Desa karangtejo, tanggal 22 Juli  2024 Kelompok Kuliah Kerja Nyata Mandiri Misi Khusus (KKN MMK) UIN Walisongo Semarang dan UIN Gunung Djati Bandung mengadakan kegiatan pelatihan ecoprint kepada ibu-ibu PKK di Desa karangtejo yang bertujuan untuk menghasilkan desain unik pada kain atau bahan lainnya dengan memanfaatkan pigmen alami dari tumbuhan, juga untuk mengurangi penggunaan bahan kimia dan mendukung keberlanjutan lingkungan.
Ecoprint yaitu sebuah teknik seni yang menggunakan bahan-bahan alami untuk mencetak pola dan desain pada kain dan kertas. Ecoprint semakin populer di kalangan seniman dan pecinta lingkungan. Teknik ini tidak hanya menawarkan alternatif ramah lingkungan bagi pewarnaan tekstil tradisional, tetapi juga mendukung praktik berkelanjutan dan kesadaran akan pentingnya menjaga lingkungan.
Pelatihan ini ditujukan kepada ibu-ibu PKK di Desa Karangtejo yang sangat antusias dalam mengikuti pelatihan ecoprint. Pelatihan diawali dengan seminar kecil untuk mengenal lebih dalam mengenai ecoprint yang di sampaikan oleh mas Albin dan demostrasi oleh mba Adhe, kemudian dilanjutkan dengan praktik pembuatan langsung ecoprint oleh ibu-ibu PKK.

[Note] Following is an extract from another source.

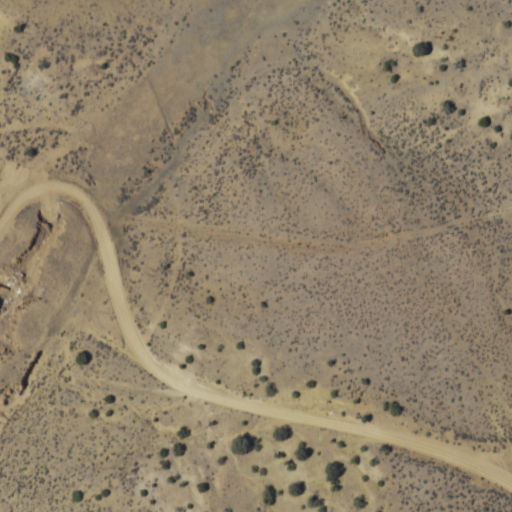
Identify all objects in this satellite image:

Teknik yang dilakukan untuk pembuatan ecoprint yaitu penggabungan antara teknik pounding (dipukul) dengan teknik steam (dikukus) dua teknik ini digabungkan agar hasil dari pembuatan ecoprint lebih bagus dan terlihat hasilnya (tidak samar). Pembuatan ecoprint dilakukan dengan menempelkan daun, bunga, dan tanaman lainnya pada kain atau kertas, lalu dipukul menggunakan batu atau palu, kemudian dikukus atau direbus untuk mentransfer warna dan bentuk alami dari tanaman tersebut ke permukaan media. Proses ini menghasilkan pola unik yang tidak dapat direplikasi, menjadikannya kain hasil ecoprint sangat unik dan menarik dalam karya seni.
Seiring dengan meningkatnya kesadaran akan dampak negatif industri tekstil terhadap lingkungan, banyak seniman dan desainer mulai beralih ke ecoprint. Selain mengurangi penggunaan bahan kimia berbahaya, ecoprint juga mengurangi limbah dan konsumsi air, yang seringkali menjadi masalah dalam proses pewarnaan konvensional.
Ketua pelaksana Ecoprint yaitu Wiwid Widia Yulhendrik menyatakan bahwa ecoprint tidak hanya ramah lingkungan karena mengurangi limbah industri tekstil yang biasanya banyak menggunakan pewarna sintesis, tetapi juga memberikan nilai tambah terhadap seni yang dikeluarkan dari penataan dan bentuk daun pada produk akhir.
Dengan semakin banyaknya orang yang peduli terhadap lingkungan dan mencari cara-cara kreatif untuk mendukung keberlanjutan, ecoprint diharapkan dapat terus berkembang dan menjadi bagian dari tren global menuju praktik seni yang lebih hijau.
Ecoprint, sebagai bagian dari gerakan seni dan desain yang lebih besar, menunjukkan bahwa kreativitas dan keberlanjutan dapat berjalan beriringan. Mari kita dukung dan sebarkan inovasi hijau ini demi masa depan yang lebih baik.